Der Nacktmullen-Staat

David Dürr – eigentümlich frei April 2021








Soziobiologie ist ein faszinierendes Fach. Sie kam in den 1970er-Jahren vor allem von Insektenforschern auf, die sich speziell für Ameisen- oder Bienenvölker interessierten und denn auch gerne den Begriff «Ameisenstaat» oder «Bienenstaat» verwendeten. Weniger bekannt ist der «Nacktmullen-Staat», der nicht von Insekten, sondern von Säugetieren gebildet wird, also von Lebewesen, die mit dem Menschen viel näher verwandt sind als Insekten. Das legt es nahe, den Nacktmullen- mit dem Menschen-Staat zu vergleichen.
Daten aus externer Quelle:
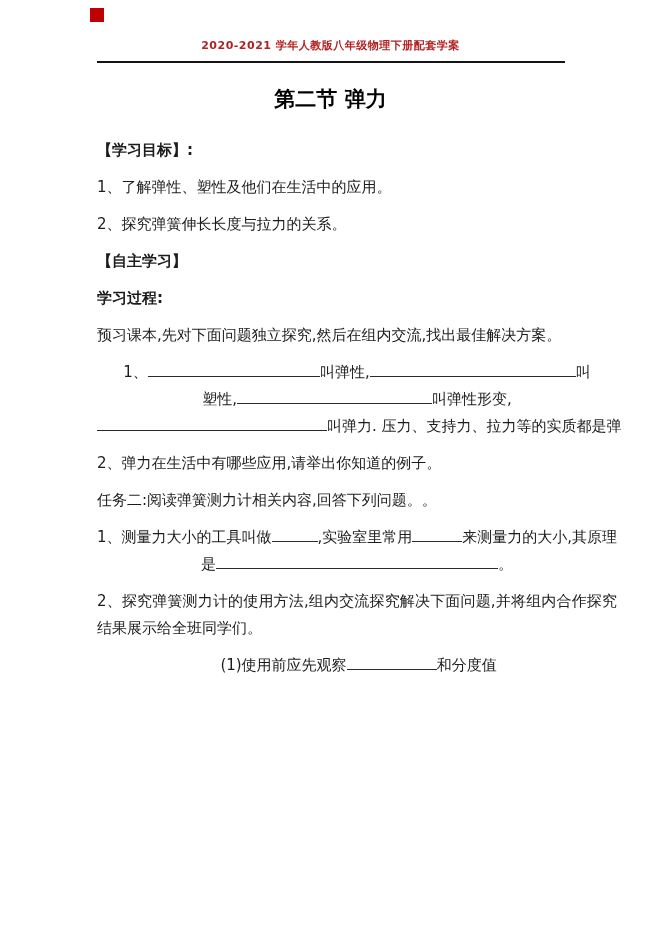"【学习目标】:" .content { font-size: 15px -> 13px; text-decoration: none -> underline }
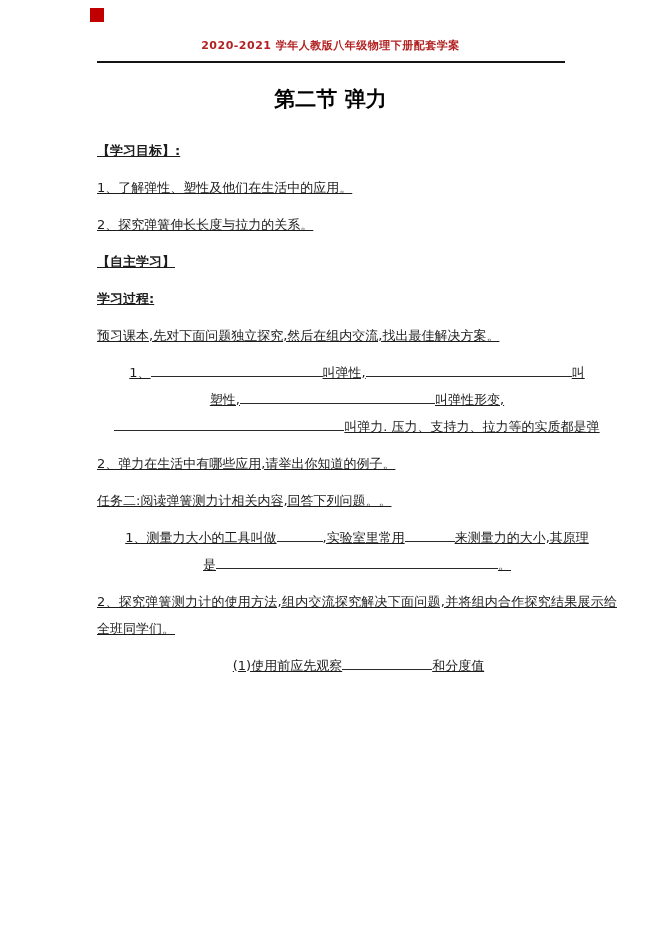"任务一:认识弹力。阅读弹力相关内容,回答下列问题。" p { html: none -> <p>任务一:认识弹力。阅读弹力相关内容,回答下列问题。</p> }
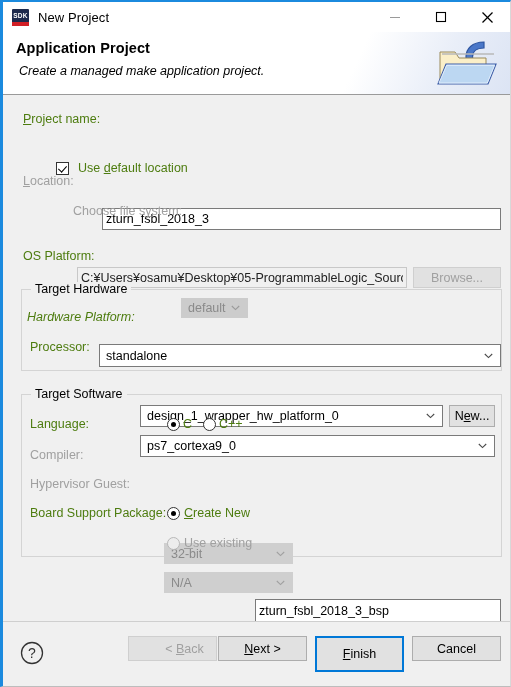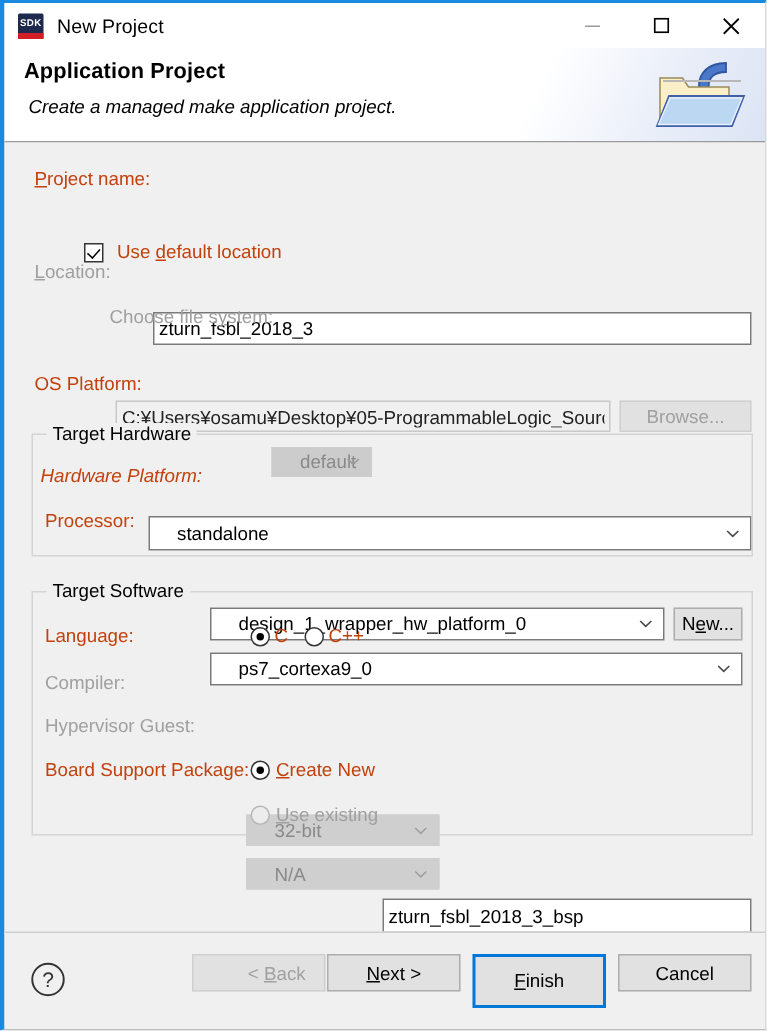"Project name:" .lbl { color: #c2410c -> #4d7c0f }
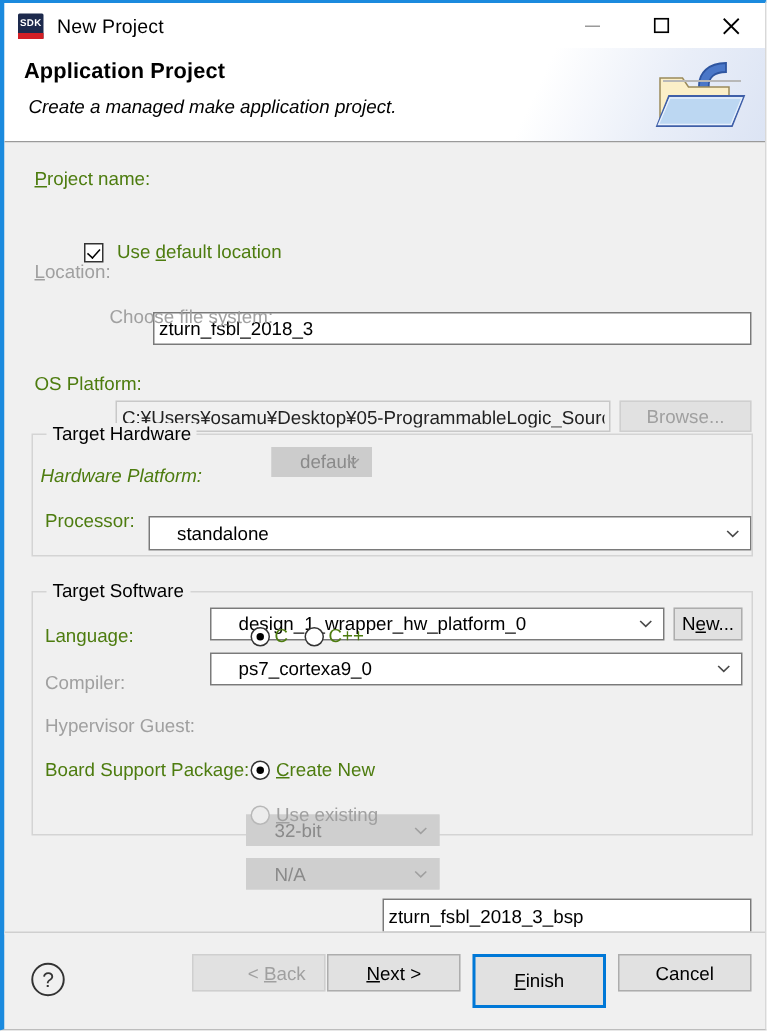"default" .combo { padding-left: 18px -> 6px }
Nacktmullen sind kleine, ca. 10 cm lange, weitgehend unbehaarte Nager, die in Völkern von bis zu 300 Mitgliedern in unterirdischen Gängen leben. Entdeckt wurden sie im 19. Jahrhundert in Ostafrika. Was alsbald auffiel, war die ausgeprägte Eusozialität. Darunter verstehen Soziobiologen ein Verhalten wie bei Ameisen oder Bienen, bei dem die einzelnen Mitglieder so gut wie keine Individualität haben, sondern vollständig auf eine Teilfunktion im Rahmen der Gesamtgesellschaft ausgerichtet sind. Es herrscht eine strikte Arbeitsteilung mit Arbeitsmullen, die das Gangsystem mit starken Nagezähnen graben, befestigen, reparieren und das Abfallmaterial zu den Ausgängen befördern; mit Kampfmullen, welche die Ausgänge gegen die Feinde des Volkes, vor allem Schlangen, verteidigen; mit Betreuungsmullen, welche die Jungtiere schützen und auf ihre Erwachsenenfunktion vorbereiten.

Die prominenteste Arbeitsteilung und gleichzeitig das für die Eusozialität entscheidende Element ist die Monopolisierung der Reproduktion bei einer Königin. Ein einziges Weibchen – vergleichbar mit der Ameisen- oder der Bienenkönigin – ist fruchtbar, hat Würfe von gegen dreissig Jungen, ernährt diese aus zwölf Zitzen und kann in ihrem Leben bis zu tausend Nachkommen produzieren. Sie ist also der Urquell des ganzen Volkes. Dessen Tun und Trachten ist ausschliesslich darauf ausgerichtet, dass es der Königin gut geht, sie geschützt ist, genügend Nahrung erhält, Platz zum Gebären und Säugen hat, nach der Säugezeit die Kinder wieder abgeben und schon bald wieder einen neuen Wurf vorbereiten kann. 

Stirbt die Amtsinhaberin, kommt es zum Gerangel zwischen einigen Anwärterinnen. Es gibt nebst der Königin also eine gewisse Anzahl von Weibchen, die – einmal im Amt – fruchtbar werden könnten. Allerdings gelingt dies nur einem einzigen, demjenigen, das als erstes trächtig wird. Auch für die Besamung sind nur wenige Männchen zuständig, die nach getaner Arbeit meist nur noch kurz leben. Es ist also dafür gesorgt, dass für die alles-gebärende Urquell-Funktion strikt eine einzige Instanz zuständig ist. Es darf nicht sein, dass die mehreren Fruchtbarkeitsanwärterinnen und die mehreren Samenspender so etwas wie den Anfang einer dezentralen Gesellschaftsordnung bilden. Dafür sorgen komplexe hormonelle Steuerungen und vor allem auch das, was Soziobiologen Verhaltens- oder auch Kulturevolution nennen. Das heisst, es entwickelt sich der Nacktmullen-Staat nicht nur mit den grossen Nagezähnen, der nackten Haut oder den zwölf Zitzen der Königin, sondern vor allem auch mit dem dazugehörigen Sozialverhalten der Mitglieder, das jede Individualität ausschaltet und stattdessen auf eine alles-gebärende Monopolinstanz setzt.

Da gibt es doch bemerkenswerte Parallelen zur Verhaltens- und Kultur-Evolution des Menschen-Staats, vor allem in seiner derzeitigen Ausprägung eines Etatismus für alles oder eben einer alles-gebärenden Monopolinstanz. Weshalb bloss beschrieb der englische Evolutionswissenschaftler Alfred Russel Wallace, ein enger Wegbegleiter Darwins, den Nacktmull als «an extraordinarily ugly species“ – eine ausserordentlich hässliche Spezies?